Optimal patient dosing for is ≤5.0 mg/kg of actual (real) body weight or 400 mg daily, whichever is lower, for most patients.
Whole blood HCQ levels should be checked in patients not adequately responding, with goals for efficacy being >750 ng/ml and for compliance being >500 ng/ml.
Smokers should be educated about benefits of cessation, but effects of smoking on HCQ therapy are unclear and HCQ treatment should still be attempted in lieu of other, more potent immunosuppressive medications.
Expert opinion suggests HCQ can be continued during both pregnancy and lactation in patients felt to be benefiting from it.
The biggest risk factor for HCQ ocular toxicity is daily dose, with safe dosing believed to be 4-5 mg/kg.

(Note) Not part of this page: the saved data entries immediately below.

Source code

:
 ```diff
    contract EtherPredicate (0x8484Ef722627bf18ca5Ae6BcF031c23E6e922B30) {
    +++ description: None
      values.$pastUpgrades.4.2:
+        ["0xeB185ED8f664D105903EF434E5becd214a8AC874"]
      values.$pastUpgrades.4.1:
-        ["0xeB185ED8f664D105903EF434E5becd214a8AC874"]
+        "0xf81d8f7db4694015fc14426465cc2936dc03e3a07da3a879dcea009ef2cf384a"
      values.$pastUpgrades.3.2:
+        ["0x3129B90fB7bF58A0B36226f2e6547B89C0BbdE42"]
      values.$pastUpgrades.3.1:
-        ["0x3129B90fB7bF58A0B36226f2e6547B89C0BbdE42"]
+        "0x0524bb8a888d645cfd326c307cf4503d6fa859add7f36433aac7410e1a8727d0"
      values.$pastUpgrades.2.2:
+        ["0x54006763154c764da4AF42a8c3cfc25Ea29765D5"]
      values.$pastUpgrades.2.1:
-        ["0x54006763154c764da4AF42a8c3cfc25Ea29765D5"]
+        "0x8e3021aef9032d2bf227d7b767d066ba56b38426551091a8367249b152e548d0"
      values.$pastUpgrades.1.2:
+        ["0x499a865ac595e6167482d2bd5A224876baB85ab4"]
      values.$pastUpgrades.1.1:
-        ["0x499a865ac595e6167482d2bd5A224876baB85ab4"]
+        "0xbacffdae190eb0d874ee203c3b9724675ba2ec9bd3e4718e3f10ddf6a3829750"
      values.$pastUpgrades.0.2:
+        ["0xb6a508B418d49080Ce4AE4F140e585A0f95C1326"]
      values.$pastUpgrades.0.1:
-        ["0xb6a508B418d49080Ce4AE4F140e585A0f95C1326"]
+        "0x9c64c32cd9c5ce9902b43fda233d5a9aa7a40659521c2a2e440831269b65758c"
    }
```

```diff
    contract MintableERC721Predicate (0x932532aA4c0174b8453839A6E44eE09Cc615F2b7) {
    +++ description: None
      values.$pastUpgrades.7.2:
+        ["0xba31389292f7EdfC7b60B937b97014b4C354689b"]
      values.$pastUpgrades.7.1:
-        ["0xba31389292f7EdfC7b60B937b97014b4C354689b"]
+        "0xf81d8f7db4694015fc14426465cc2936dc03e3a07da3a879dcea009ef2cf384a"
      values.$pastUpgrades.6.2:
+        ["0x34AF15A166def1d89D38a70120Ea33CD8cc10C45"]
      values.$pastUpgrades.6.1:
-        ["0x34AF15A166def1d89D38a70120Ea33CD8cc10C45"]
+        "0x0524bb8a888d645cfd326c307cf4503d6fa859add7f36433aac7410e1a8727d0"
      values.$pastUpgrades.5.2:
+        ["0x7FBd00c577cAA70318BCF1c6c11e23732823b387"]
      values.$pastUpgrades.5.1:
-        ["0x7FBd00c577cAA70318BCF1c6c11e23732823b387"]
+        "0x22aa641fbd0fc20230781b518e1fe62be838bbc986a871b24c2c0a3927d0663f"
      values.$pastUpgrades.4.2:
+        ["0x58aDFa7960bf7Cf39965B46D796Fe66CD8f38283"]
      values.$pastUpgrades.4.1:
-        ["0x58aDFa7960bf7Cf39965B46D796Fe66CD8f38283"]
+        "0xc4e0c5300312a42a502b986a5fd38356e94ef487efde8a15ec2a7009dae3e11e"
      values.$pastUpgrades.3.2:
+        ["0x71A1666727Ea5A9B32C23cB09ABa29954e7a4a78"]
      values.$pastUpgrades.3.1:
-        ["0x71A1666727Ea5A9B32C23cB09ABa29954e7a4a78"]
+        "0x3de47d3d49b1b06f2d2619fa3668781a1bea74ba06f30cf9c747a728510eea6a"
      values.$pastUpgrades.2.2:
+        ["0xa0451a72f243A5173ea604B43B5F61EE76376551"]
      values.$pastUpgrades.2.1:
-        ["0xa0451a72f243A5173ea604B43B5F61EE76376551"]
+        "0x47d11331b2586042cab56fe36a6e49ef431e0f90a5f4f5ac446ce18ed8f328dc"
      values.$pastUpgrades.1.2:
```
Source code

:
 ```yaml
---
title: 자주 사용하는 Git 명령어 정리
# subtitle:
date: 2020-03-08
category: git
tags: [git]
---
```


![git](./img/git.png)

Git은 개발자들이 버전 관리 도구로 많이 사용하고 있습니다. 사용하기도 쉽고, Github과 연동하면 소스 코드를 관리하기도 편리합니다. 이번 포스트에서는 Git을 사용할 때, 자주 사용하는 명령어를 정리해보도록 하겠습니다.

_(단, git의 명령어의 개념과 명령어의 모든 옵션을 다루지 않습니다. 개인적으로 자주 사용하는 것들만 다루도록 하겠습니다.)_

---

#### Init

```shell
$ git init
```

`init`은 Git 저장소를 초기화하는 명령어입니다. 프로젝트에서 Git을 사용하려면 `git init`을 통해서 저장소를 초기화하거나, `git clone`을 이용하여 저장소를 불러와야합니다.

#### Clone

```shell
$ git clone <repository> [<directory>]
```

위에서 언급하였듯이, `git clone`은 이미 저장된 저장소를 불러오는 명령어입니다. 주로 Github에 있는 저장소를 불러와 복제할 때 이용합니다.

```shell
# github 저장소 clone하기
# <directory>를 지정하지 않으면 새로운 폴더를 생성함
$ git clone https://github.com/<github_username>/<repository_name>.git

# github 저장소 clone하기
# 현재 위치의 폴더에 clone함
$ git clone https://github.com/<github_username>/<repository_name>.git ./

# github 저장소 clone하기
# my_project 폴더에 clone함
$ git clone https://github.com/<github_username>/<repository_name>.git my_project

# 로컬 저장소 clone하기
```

Caution should be exercised when considering HCQ use in patients with pre-existing maculopathy or renal disease (50% reduction in renal function correlates with 2x retinopathy risk), long-term HCQ users, and women concurrently taking tamoxifen (increases retinopathy risk about fivefold). Hepatic disease and older age were thought to be retinopathy risk factors, but this was recently disputed.
Baseline screening for HCQ-induced ocular toxicity should be performed within the 1st year of treatment (implying HCQ can be started prior to baseline screening).
Annual ocular toxicity screening is recommended to begin only after 5 years of use unless patients are considered high-risk or develop ophthalmologic symptoms.
Amsler grids are no longer appropriate for screening.
Appropriate ocular toxicity testing should include 10–2 visual field testing and spectral domain ocular coherence tomography.
Bruising may be a risk factor for the development of HCQ-induced hyperpigmentation.